Summary: ECs provide a fertile niche for maintenance of functional HSCs throughout their lifecycle. An improved understanding of the EC-HSC cross-talk will pave the way for development of EC-directed strategies for improving HSC function during aging.

Figure 1. VEGFR3 and intravital VEcadherin identify distinct immunophenotypic arteriole and sinusoidal BMEC niches

Mice expressing a Vegfr3::YFP BAC transgene reporter were intravitally-labeled using an EC-specific antibody (VEcadherin). A) Representative flow cytometry contour plots of enzymatically-dissociated and hematopoietic lineage⁺ cell-depleted whole bone marrow, stained with antibodies raised against CD45, TER119, CD31, VEcadherin, and Endomucin. Gating strategies (dashed line) and percentage of parent populations are indicated. Note: VEGFR3^highVEcadherin^highCD31⁺ sinusoid bone marrow endothelial cells (BMECs) (green) and VEGFR3^low/−VEcadherin^lowCD31⁺ arteriole BMECs (red) can be distinguished using intravital VEcadherin staining in combination with hematopoietic exclusion (lineage⁻CD45⁻TER119⁻). B) Representative histogram of Endomucin stained VEGFR3^highVEcadherin^highCD31⁺ sinusoid BMECs (green) and VEGFR3^low/−VEcadherin^lowCD31⁺ arteriole BMECs (red). (C) Representative confocal images of femoral trabecular and diaphysis regions demonstrating VEGFR3⁻VEcadherin⁺CD31⁺Endomucin⁺ (yellow arrow) and VEGFR3^low/−VEcadherin⁺CD31⁺Endomucin⁻ (white arrow) arteriole BMECs. Scale bar = 100 μm.
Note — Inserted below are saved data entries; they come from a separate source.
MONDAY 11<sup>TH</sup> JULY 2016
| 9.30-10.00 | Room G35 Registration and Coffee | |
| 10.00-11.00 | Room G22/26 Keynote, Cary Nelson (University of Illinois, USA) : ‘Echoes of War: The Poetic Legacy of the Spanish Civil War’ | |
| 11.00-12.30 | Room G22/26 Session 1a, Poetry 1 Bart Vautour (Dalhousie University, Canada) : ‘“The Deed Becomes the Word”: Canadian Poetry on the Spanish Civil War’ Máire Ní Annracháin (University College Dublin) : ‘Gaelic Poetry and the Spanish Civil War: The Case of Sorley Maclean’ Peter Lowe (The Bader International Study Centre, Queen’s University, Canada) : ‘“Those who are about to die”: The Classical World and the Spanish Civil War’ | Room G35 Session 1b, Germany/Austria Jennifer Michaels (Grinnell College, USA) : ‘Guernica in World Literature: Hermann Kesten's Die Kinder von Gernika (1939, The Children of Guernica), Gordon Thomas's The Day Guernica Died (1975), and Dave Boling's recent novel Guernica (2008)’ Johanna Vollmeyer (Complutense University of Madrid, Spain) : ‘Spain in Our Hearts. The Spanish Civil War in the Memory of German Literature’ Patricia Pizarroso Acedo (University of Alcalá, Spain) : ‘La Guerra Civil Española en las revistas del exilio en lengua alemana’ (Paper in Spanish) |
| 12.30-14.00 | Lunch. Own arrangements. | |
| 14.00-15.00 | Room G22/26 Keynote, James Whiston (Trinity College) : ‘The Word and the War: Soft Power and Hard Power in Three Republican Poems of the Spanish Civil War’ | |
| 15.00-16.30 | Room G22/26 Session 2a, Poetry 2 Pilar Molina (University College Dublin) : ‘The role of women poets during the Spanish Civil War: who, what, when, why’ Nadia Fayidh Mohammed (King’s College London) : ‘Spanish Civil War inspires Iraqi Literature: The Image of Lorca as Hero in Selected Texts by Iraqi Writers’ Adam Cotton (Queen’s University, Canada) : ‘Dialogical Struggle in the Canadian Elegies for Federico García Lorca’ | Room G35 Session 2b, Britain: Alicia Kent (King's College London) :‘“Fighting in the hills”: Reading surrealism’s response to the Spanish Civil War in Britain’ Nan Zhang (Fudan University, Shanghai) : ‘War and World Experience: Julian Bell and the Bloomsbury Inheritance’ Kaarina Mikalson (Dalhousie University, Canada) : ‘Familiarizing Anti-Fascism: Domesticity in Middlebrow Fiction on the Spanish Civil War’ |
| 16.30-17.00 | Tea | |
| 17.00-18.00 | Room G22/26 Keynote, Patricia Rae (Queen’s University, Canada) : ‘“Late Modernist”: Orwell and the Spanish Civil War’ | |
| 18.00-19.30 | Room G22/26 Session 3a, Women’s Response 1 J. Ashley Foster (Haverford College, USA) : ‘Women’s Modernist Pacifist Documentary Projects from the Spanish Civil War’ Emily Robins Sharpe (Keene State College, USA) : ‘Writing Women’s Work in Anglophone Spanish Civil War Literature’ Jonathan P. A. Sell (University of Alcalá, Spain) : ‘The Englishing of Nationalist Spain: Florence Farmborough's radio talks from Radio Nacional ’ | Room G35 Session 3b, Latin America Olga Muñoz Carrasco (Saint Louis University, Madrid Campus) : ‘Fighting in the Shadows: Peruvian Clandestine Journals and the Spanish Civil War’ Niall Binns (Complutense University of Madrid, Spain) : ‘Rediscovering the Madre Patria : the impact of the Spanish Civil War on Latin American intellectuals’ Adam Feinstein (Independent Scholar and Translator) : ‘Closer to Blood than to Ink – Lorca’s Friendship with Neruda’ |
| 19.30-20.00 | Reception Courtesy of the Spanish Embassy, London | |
Figure 2. Perivascular LEPR⁺ cells support arteriole and sinusoidal BMECs

Mice expressing Vegfr3-YFP; Lepr-cre transgenes were crossed with mice carrying either a Rosa26-expressing loxP-STOP-loxP tdTomato reporter or a Rosa26-expressing loxP-STOP-loxP inducible Diphtheria Toxin Receptor (iDTR) cell ablation cassette and intravitally-labeled with an Alex Fluor 647-conjugated antibody against VEcadherin. A) Representative confocal images of VEGFR3⁺VEcadherin⁺ sinusoid bone marrow endothelial cells (BMECs) (white arrow), VEGFR3⁻VEcadherin⁺ arteriole BMECs (yellow arrow), and sinusoid/arteriole BMEC-invested tdTOMATO⁺ Lepr-expressing cells (merged image). Scale bar = 50 μm. B–C) Representative confocal images of (B) wild type (wt) or (C) homozygous Rosa26-iDTR (flanked by loxP; fl) Vegfr3-YFP; Lepr-cre mice following diphtheria toxin administration. Dashed box indicates magnification. Note: Vascular BMECs appear dilated following LEPR cell ablation. Scale bar = 500 μm and 100 μm, respectively.

Figure 3. Physiological aging alters BMEC function

Endothelium from young and aged mice were intravitally-labeled using an Alex Fluor 647-conjugated antibody against VEcadherin. A) Representative confocal images of femoral trabecular region from young and aged mice. Scale bar = 200 μm. B) Quantification of hematopoietic lineage-depleted, CD45⁻TER119⁻VEcadherin⁺CD31⁺ BMECs from young and aged mice. Note: All quantifications were performed on enzymatically-disassociated and lineage+ cell-depleted femurs and gated on CD45⁻TER119⁻VEcadherin⁺CD31⁺ populations. Error bars represent mean ± SEM. Pairwise two-tailed comparisons using Student’s t-test were performed to determine significance. * P<0.05; ** P<0.01; *** P<0.001.